The next query shows us the distribution of male versus female students who have an average of more than 50.
select gender as GENDER, count(*) as Count
from student_performance
where (math_score+reading_score+writing_score)/3 >= 50
group by gender
This shows us that the number of students who have an average score above 50 is proportional to the number of students belonging to each gender.
Next, observe the distribution of students that score above 50 after grouping by “race.” You’ll find that the data is well-distributed with a slightly lower count for records belonging to Race Group A, which may result in a slight skew in our training.
select race_ethnicity as Race, count(*) as Count
from student_performance
where (math_score+reading_score+writing_score)/3 >= 50
group by race_ethnicity
Next, take a look at the parental education feature:
select parental_level_of_education as Parental_Level_of_Education, count(*) as Count
from student_performance
where (math_score+reading_score+writing_score)/3 >= 50
group by parental_level_of_education
For this field again, the dataset has a slightly lower count for “Master’s Degree,” which may introduce some skew to the model.
We can analyze the remaining fields in a similar way to estimate how each field will contribute to model performance.
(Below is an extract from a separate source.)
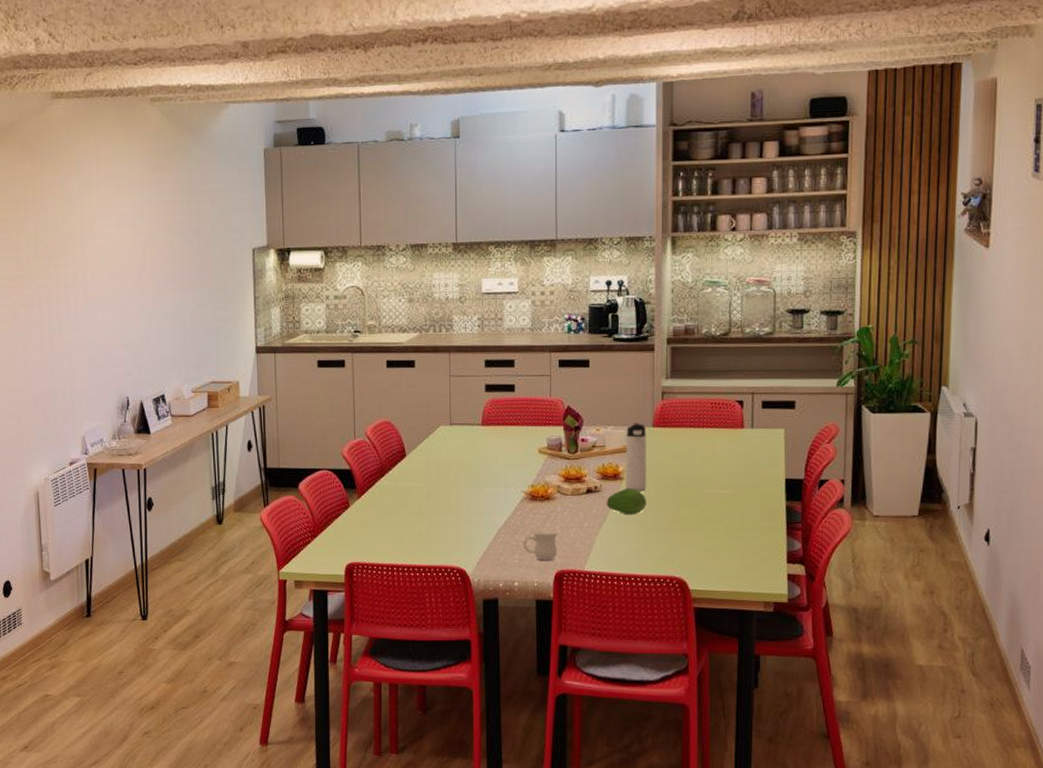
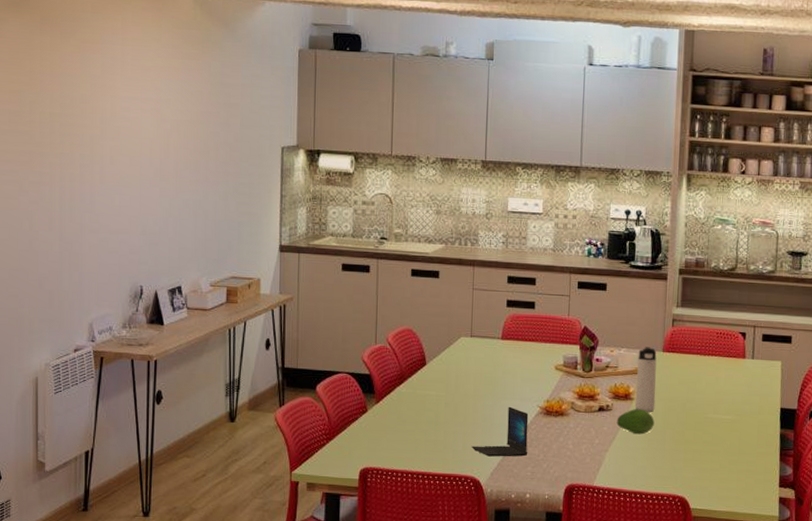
laptop: none [456,493,515,546] -> present [471,406,529,457]
mug: present [523,531,558,560] -> none [536,445,570,474]

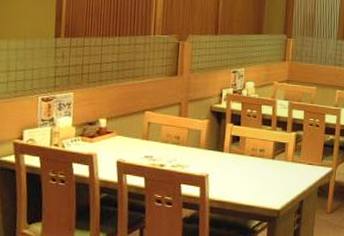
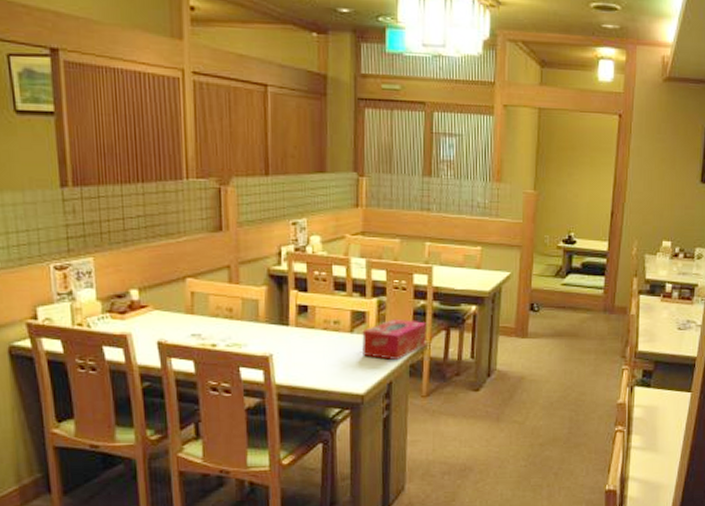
tissue box: none [280,149,334,183] -> present [361,318,427,361]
STEP 4: Prepare the data for the machine-learning model
Machine-learning models perform best when fed with numeric data instead of string data. Hence, we will convert the data in all fields into numeric representations as below:
select
case when gender = 'male' then 1 else 0 end as Gender,
case when race_ethnicity = 'group A' then 1 when race_ethnicity = 'group B' then 2 when race_ethnicity = 'group C' then 3 when
race_ethnicity = 'group D' then 4 else 5 end as Race,
case when parental_level_of_education = 'high school' then 1 when parental_level_of_education = 'some college' then 2 when parental_level_of_education = "master's degree" then 3 when parental_level_of_education = 'some high school' then 4 when parental_level_of_education = "bachelor's degree" then 5 else 6 end as
Parental_Level_of_Education,
case when lunch = "free/reduced" then 1 else 0 end as Lunch,
case when test_preparation_course = "completed" then 1 else 0 end as
Test_Preparation_Course,
math_score, reading_score, writing_score
from student_performance
Real results: Exploratory data analysis provides significant insight into data structures
By performing EDA on the dataset, organizations are able to gain valuable insight into how we can expect the various dataset features to influence model performance and how we can modify the data to be in the correct format and structure for best performance of the machine-learning model—all without even starting to build the actual machine-learning model, and without leveraging Python or R in any shape or form.
EDA’s approach to analyzing datasets is crucial to avoid rework to clean up data later, as well as any unexpected behavior of the model due to some dataset features.
Pradipta Dhar is a principal software engineer at TEKsystems with extensive expertise in machine learning and big data.